Considérant qu'il résulte de l'instruction que le retard susmentionné apporté à l'étude du dossier de l'intéressé est à l'origine d'une perte de rendement des trois parcelles intéressées constatées lors de la récolte de l'année 2004 ; que toutefois, pour évaluer son préjudice, M. X se borne à comparer le rendement des parcelles dont s'agit avec celui d'un parcelle voisine sans préciser si les conditions d'exploitation de la parcelle de référence et des parcelles non drainées étaient par ailleurs comparables ; que dans ces conditions, il sera fait une juste appréciation du préjudice subi par M. X du fait de cette perte de rendement en lui allouant une somme de 7 560 euros, montant du préjudice admis par le préfet de la Vendée ; qu'en revanche, les frais d'enquête et les frais relatifs à l'engagement de la procédure administrative d'autorisation devant nécessairement être exposés par le pétitionnaire, M. X n'est pas fondé à solliciter à ce titre l'allocation d'une somme de 1 907,58 euros ;

Considérant qu'il résulte de tout ce qui précède que M. X est fondé à soutenir que c'est à tort que, par le jugement attaqué, le Tribunal administratif de Nantes a rejeté sa demande ; qu'il y a lieu de lui allouer une indemnité de 7 560 euros ;

Sur les conclusions tendant à l'application des dispositions de l'article L. 761-1 du code de justice administrative :

Considérant qu'il y a lieu, en application de ces dispositions, de condamner l'Etat à verser à M. X une somme de 2 000 euros au titre des frais exposés et non compris dans les dépens ;
DÉCIDE :
Article 1er : L'Etat est condamné à verser à M. X une somme de 7560 euros (sept mille cinq cent soixante).

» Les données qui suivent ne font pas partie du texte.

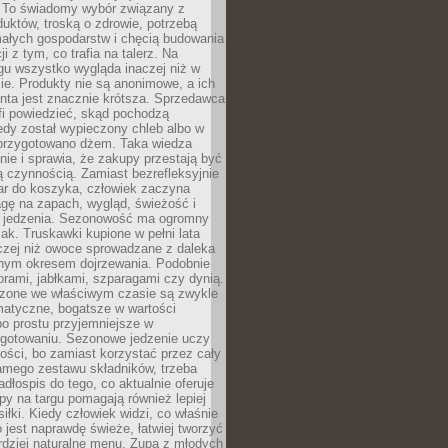
 To świadomy wybór związany z
duktów, troską o zdrowie, potrzebą
małych gospodarstw i chęcią budowania
cji z tym, co trafia na talerz. Na
gu wszystko wygląda inaczej niż w
e. Produkty nie są anonimowe, a ich
enta jest znacznie krótsza. Sprzedawca
fi powiedzieć, skąd pochodzą
edy został wypieczony chleb albo w
 przygotowano dżem. Taka wiedza
nie i sprawia, że zakupy przestają być
 czynnością. Zamiast bezrefleksyjnie
ar do koszyka, człowiek zaczyna
gę na zapach, wygląd, świeżość i
 jedzenia. Sezonowość ma ogromny
k. Truskawki kupione w pełni lata
czej niż owoce sprowadzane z daleka
lnym okresem dojrzewania. Podobnie
orami, jabłkami, szparagami czy dynią.
dzone we właściwym czasie są zwykle
matyczne, bogatsze w wartości
o prostu przyjemniejsze w
gotowaniu. Sezonowe jedzenie uczy
ości, bo zamiast korzystać przez cały
amego zestawu składników, trzeba
dłospis do tego, co aktualnie oferuje
py na targu pomagają również lepiej
iłki. Kiedy człowiek widzi, co właśnie
o jest naprawdę świeże, łatwiej tworzyć
rdziej naturalne menu. Zupa z młodych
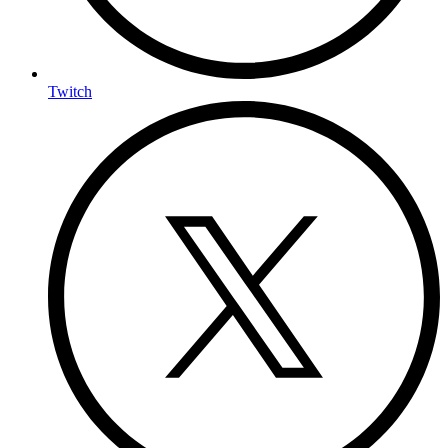
Twitch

Article 2 : Le jugement du 18 décembre 2007 du Tribunal administratif de Nantes est annulé en ce qu'il a de contraire au présent arrêt.

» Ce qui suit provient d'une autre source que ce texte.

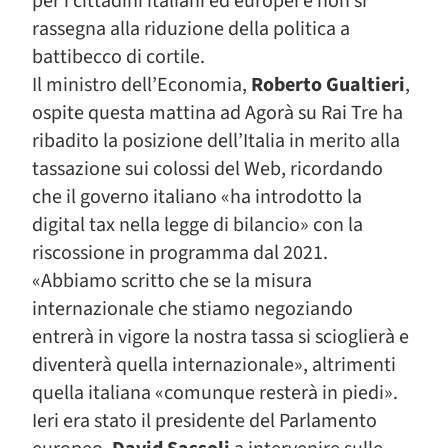
per i cittadini italiani ed europei e non si
rassegna alla riduzione della politica a
battibecco di cortile.
Il ministro dell’Economia,
Roberto Gualtieri
,
ospite questa mattina ad Agorà su Rai Tre ha
ribadito la posizione dell’Italia in merito alla
tassazione sui colossi del Web, ricordando
che il governo italiano «ha introdotto la
digital tax nella legge di bilancio» con la
riscossione in programma dal 2021.
«Abbiamo scritto che se la misura
internazionale che stiamo negoziando
entrerà in vigore la nostra tassa si scioglierà e
diventerà quella internazionale», altrimenti
quella italiana «comunque resterà in piedi».
Ieri era stato il presidente del Parlamento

Article 3 : L'Etat versera à M. X une somme de 2 000 euros (deux mille euros) en application des dispositions de l'article L. 761-1 du code de justice administrative.
Article 4 : Le présent arrêt sera notifié à M. Christophe X et au ministre d'Etat, ministre de l'écologie, de l'énergie, du développement durable et de l'aménagement du territoire.